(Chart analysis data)
━━━━━━

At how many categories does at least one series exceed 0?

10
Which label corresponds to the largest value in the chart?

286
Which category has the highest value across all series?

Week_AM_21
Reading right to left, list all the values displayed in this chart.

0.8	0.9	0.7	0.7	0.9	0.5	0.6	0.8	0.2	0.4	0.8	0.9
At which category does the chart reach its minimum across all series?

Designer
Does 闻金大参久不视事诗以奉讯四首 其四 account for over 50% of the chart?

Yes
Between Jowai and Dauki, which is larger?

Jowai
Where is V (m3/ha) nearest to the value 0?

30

━━━━━━

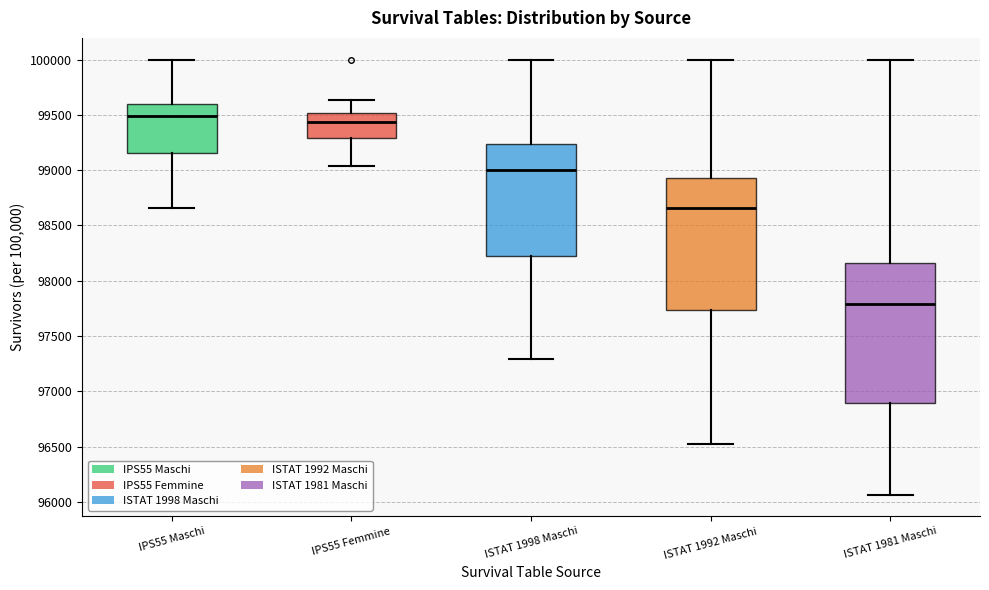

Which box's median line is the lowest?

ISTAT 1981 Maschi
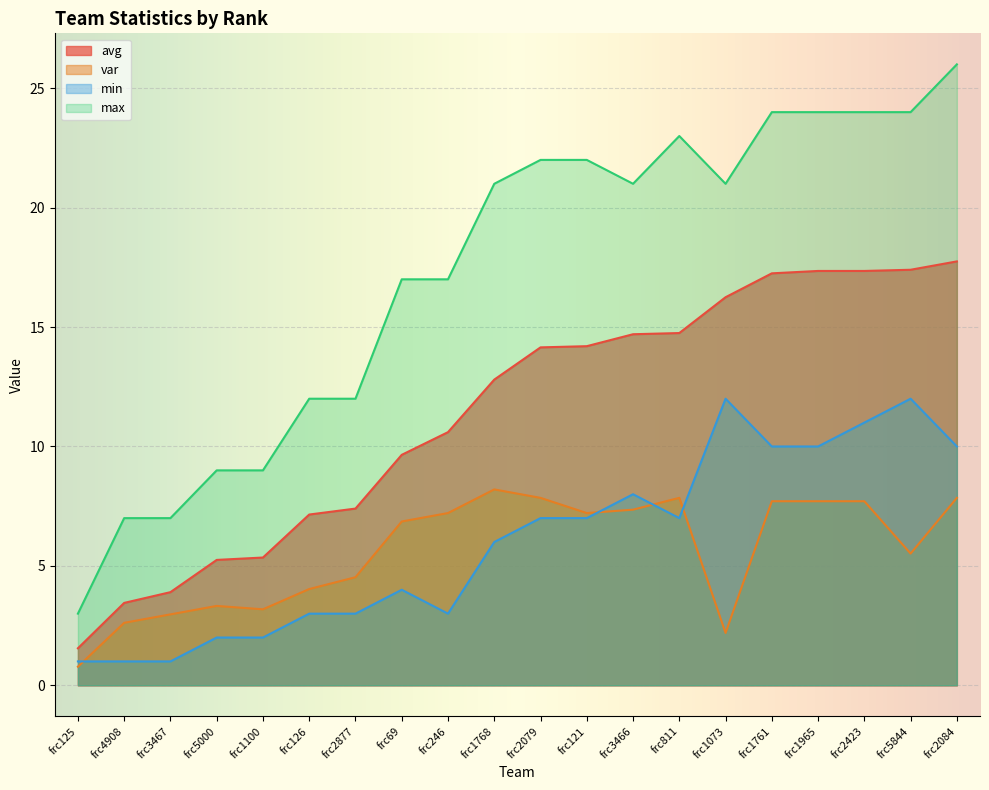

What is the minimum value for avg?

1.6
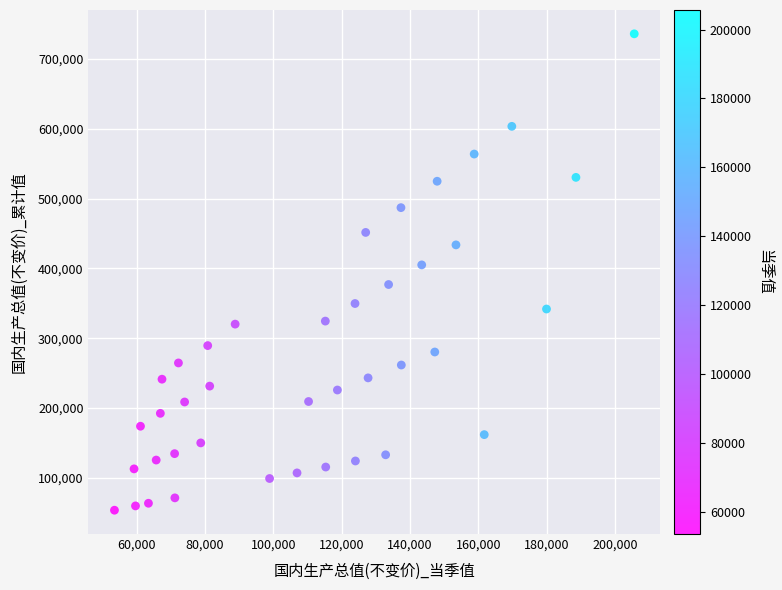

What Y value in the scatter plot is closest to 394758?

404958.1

━━━━━━

**Task prompt**
Turn the entries from the line containing "At how many" through the line containing "Between Jowai and Dauki, which is larger?" into a Markdown table with the columns No. (a running row number) and Line, skipping blank lines.

**Response**
| No. | Line |
|---|---|
| 1 | At how many categories does at least one series exceed 0? |
| 2 | 10 |
| 3 | Which label corresponds to the largest value in the chart? |
| 4 | 286 |
| 5 | Which category has the highest value across all series? |
| 6 | Week_AM_21 |
| 7 | Reading right to left, list all the values displayed in this chart. |
| 8 | 0.8	0.9	0.7	0.7	0.9	0.5	0.6	0.8	0.2	0.4	0.8	0.9 |
| 9 | At which category does the chart reach its minimum across all series? |
| 10 | Designer |
| 11 | Does 闻金大参久不视事诗以奉讯四首 其四 account for over 50% of the chart? |
| 12 | Yes |
| 13 | Between Jowai and Dauki, which is larger? |